01 February 2019

The Art

A new raft of beers from Tipperary start-up Canvas arrived in DrinkStore late in 2018. I picked a handful to try over the quieter days of the Christmas vacation.

First up was Sweet Gale Ale, just as the name implies, and 4.6% ABV. I poured carefully, as advised on the label, leaving a few centimetres in the bottle. The resulting blonde glassful was then only slightly hazy, with a fine lasting white foam on top. It smells sweetly herbal, of basil, rosemary and the like, though there's a mild eye-watering sour tang too, akin to a Flanders red. The flavour is clean and sweet again, the herbs joined by a subtle peppery piquancy. Some esters like you'd find in saison or weissbier add a greasy substance and a hint of banana, but not too much. It's a nifty little number, crisp and clean, and avoiding any extremes of flavour. I'd place it closest to a light saison on the style spectrum, but the sweet gale makes it its own thing. At least, I'm assuming there's real sweet gale in here as it's mentioned on the name but not in the ingredients listing. For divilment I threw the lees from the bottle into the glass at the end. It doesn't affect the flavour. Pour carelessly and with abandon.

Bellagie came next, described as a "Belgian single with elderflower" and coming in at 5.3% ABV. It poured almost completely flat, which wasn't a good start. No carbonation means no aroma, so we skip past that to the flavour which is... fine. I like a good dollop of elderflower in a beer and this has that: meadowy and summerish. The base beer behind it is quite plain, but I think I can discern its Belgian roots in the complementary honey sweetness. I thought that was all that was on offer until the sourness arrived back unexpectedly -- the spicy saltpetre of proper lambic, drying out the sugars and cleaning them off the palate. Just a little more sparkle could turn this into a champagne-like champion, but I still enjoyed the one I had more than I was expecting to from the appearance.

Number three is a barrel-aged amber ale called... [dramatic pause] The Liminal. We're up to 5.6% ABV now, which is still fairly modest. I expect amber ale to be red, but this is paler, more a light shade of copper. The aroma is very roasty; dry with coffee notes, like a stout. What's going on? That roast is still present on tasting, but gentler, about the level you'd expect in the drier sort of Irish red, which is more in keeping with the purported style. Unfortunately that sits next to a curdling vinegar sourness which I'm blaming on the red wine barrel. There's oak for sure, and fruity red grape, but it's all harsh and horrible, clashing badly with the dry coffee grounds effect. Low carbonation yet again, coupled with a thin texture, accentuates the severity of it all. The whole thing is sickly and difficult; the opposite of the good kind of odd.

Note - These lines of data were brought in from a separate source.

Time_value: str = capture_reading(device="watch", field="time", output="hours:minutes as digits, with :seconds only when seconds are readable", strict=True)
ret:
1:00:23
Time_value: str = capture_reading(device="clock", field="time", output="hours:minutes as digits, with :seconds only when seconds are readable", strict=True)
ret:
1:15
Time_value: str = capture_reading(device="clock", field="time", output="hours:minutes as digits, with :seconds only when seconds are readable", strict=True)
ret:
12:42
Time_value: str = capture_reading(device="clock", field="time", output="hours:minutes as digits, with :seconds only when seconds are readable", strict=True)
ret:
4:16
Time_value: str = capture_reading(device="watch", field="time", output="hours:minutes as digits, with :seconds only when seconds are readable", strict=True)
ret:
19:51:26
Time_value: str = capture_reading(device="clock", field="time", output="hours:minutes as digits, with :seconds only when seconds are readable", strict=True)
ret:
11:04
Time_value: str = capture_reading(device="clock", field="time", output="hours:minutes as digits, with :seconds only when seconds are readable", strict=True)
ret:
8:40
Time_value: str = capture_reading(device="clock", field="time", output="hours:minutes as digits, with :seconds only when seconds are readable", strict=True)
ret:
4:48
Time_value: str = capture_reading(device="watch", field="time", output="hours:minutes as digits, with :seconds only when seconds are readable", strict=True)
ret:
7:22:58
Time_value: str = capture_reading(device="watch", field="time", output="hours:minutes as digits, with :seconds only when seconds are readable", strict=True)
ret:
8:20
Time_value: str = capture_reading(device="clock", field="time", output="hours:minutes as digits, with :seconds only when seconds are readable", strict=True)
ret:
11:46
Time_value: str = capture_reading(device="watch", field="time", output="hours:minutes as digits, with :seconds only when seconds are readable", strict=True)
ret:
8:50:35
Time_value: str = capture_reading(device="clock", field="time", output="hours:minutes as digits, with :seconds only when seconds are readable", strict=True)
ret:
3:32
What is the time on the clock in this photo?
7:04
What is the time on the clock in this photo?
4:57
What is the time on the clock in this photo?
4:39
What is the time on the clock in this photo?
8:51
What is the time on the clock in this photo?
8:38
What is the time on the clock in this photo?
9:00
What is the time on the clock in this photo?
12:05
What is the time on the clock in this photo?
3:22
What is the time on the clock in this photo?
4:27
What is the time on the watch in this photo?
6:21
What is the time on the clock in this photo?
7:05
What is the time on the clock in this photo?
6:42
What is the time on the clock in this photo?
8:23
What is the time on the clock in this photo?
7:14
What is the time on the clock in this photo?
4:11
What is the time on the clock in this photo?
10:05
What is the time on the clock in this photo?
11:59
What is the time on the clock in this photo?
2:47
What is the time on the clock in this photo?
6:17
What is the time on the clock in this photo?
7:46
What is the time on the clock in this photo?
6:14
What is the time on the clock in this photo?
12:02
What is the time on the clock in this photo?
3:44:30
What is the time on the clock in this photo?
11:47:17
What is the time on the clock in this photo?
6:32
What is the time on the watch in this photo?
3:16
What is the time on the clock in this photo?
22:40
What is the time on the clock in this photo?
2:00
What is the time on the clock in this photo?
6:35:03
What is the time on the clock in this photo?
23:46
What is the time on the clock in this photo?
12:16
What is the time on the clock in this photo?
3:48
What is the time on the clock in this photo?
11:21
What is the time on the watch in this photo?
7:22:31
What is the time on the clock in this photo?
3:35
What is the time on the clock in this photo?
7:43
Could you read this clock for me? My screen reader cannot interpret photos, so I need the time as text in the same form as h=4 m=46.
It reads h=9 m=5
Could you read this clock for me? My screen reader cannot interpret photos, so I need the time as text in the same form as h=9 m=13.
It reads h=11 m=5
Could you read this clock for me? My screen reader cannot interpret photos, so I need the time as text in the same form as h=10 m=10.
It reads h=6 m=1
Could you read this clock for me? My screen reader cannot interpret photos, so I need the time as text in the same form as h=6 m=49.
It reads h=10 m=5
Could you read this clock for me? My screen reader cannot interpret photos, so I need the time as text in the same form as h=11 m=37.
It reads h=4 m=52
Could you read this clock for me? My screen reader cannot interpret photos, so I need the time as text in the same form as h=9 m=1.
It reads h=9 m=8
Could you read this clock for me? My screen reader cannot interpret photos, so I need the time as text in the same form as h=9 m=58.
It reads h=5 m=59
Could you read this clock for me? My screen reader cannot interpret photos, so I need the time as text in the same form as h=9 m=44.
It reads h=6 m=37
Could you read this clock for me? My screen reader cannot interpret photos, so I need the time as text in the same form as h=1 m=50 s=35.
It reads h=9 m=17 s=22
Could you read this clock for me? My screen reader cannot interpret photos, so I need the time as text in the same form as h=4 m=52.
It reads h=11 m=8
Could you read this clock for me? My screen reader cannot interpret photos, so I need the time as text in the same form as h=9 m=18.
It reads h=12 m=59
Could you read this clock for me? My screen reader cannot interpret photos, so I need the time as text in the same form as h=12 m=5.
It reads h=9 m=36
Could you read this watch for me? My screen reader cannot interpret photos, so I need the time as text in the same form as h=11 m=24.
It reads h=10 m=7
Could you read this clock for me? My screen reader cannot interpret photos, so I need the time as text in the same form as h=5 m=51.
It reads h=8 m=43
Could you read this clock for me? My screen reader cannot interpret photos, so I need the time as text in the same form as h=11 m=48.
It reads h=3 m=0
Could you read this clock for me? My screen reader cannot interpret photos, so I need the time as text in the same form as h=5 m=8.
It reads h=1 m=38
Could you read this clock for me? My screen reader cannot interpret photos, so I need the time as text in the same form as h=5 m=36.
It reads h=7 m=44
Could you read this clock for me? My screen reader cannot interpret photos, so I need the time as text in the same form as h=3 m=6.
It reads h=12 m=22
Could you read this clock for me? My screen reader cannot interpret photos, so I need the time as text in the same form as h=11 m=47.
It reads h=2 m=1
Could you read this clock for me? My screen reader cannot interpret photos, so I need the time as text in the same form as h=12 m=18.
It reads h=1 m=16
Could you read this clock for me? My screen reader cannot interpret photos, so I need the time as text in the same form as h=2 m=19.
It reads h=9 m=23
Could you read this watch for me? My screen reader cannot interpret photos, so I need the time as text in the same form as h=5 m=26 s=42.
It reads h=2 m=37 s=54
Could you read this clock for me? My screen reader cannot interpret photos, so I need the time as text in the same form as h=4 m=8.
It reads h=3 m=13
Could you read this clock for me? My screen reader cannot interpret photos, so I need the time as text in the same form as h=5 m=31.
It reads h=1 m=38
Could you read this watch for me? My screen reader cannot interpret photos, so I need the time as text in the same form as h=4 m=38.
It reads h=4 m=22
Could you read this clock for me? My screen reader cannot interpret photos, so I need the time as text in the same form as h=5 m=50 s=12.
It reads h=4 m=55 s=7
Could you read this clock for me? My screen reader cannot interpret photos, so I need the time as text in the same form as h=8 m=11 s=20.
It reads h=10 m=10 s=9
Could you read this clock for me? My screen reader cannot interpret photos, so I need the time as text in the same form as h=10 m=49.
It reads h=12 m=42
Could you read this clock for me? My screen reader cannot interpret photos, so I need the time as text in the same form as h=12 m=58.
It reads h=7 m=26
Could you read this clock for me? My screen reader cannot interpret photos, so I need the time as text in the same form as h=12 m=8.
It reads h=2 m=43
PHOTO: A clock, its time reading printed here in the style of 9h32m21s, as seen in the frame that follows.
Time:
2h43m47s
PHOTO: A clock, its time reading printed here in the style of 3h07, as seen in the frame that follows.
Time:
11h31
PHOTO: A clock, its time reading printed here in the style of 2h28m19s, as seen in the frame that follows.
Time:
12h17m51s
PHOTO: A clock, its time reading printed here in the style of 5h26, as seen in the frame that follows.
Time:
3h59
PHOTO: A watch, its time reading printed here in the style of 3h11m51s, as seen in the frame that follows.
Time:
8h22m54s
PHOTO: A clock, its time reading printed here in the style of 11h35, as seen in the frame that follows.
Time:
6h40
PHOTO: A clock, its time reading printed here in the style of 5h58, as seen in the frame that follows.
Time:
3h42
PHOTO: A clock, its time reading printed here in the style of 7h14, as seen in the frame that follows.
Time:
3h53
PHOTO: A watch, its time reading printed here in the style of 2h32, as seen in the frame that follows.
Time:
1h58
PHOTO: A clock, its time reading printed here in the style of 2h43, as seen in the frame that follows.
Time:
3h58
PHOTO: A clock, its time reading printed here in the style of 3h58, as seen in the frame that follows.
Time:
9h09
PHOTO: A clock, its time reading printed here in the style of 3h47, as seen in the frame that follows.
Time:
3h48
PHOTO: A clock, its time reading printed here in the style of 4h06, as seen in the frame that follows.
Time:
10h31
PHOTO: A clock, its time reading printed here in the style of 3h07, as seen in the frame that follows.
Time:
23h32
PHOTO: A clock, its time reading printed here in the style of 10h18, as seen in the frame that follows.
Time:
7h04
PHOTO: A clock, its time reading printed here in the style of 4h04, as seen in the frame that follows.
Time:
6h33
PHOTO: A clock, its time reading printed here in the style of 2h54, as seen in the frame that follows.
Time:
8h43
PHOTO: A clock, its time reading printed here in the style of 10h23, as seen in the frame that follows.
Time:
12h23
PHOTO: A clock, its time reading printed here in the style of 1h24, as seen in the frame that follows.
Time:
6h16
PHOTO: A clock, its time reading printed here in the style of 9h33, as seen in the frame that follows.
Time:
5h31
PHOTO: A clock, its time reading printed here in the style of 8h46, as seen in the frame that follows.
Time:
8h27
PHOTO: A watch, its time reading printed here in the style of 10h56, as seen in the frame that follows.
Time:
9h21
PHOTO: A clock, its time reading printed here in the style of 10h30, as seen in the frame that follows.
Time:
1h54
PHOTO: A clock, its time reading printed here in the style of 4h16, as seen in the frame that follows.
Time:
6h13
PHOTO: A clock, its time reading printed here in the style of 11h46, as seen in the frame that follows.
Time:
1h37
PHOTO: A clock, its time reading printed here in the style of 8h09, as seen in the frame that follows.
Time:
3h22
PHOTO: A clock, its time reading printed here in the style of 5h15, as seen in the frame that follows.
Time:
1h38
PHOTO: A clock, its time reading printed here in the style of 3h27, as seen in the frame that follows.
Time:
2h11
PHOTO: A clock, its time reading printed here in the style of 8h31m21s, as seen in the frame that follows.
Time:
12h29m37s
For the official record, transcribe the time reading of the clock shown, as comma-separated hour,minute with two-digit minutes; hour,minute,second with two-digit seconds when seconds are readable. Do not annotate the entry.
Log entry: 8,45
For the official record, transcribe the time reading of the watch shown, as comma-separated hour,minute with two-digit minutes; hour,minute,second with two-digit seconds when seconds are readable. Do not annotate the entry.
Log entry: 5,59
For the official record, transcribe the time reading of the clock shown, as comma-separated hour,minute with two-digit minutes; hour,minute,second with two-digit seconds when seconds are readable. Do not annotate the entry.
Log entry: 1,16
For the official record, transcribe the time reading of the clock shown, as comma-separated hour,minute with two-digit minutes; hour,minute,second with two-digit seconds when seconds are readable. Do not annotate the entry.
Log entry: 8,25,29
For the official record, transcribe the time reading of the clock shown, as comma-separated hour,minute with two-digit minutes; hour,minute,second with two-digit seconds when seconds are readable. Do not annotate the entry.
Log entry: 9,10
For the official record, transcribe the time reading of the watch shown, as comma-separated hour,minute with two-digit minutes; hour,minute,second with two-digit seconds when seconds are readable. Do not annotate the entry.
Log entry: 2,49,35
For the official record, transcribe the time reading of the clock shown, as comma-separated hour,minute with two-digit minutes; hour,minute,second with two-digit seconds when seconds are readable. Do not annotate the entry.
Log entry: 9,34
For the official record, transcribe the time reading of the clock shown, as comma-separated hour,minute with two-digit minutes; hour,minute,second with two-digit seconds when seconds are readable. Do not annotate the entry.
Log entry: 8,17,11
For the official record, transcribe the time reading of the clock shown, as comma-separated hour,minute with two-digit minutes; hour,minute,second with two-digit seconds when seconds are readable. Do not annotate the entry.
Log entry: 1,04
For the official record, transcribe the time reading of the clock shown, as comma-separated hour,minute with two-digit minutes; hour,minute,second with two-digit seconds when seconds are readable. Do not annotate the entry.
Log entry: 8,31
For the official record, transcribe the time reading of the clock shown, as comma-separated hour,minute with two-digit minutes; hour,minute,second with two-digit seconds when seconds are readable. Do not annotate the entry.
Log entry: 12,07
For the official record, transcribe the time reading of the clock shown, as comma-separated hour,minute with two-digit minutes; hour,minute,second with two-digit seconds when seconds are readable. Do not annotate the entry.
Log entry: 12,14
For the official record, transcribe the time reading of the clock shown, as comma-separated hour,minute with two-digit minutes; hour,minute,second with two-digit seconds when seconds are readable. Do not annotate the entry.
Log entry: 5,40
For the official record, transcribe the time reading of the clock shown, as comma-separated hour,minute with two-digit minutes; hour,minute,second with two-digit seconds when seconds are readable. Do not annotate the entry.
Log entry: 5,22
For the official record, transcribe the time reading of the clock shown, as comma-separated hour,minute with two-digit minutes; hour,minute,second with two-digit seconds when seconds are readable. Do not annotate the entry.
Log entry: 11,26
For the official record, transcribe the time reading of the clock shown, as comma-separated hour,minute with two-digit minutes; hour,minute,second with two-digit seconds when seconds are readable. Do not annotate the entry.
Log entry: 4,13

A dark beer to finish out on. Corylus looked the picture of porter perfection in the glass, deepest brown with an even layer of fine off-white foam. It's not a porter, though, it's a brown ale. There are added hazelnuts but nothing on the label suggests it should be sour, and it is. There's a sweet brown ale in the background somewhere, with chocolate and maybe even those hazelnuts, but up front a balsamic vinegar sourness reigns. It's thin too, all the dark malt richness attenuated away. It's not actively unpleasant, but I don't think it's the beer it's meant to be. At 6.7% ABV it's possibly strong enough to rebrand as a Flemish-style oud bruin, assuming every bottle turned out the same way.

Canvas remains, for me, a brewery of potential. There's no doubting the fantastic creativity, done without following the predictable fashion of contemporary "daring" beer recipes. But there are still clearly quality issues. I hope they can get these sorted out soon.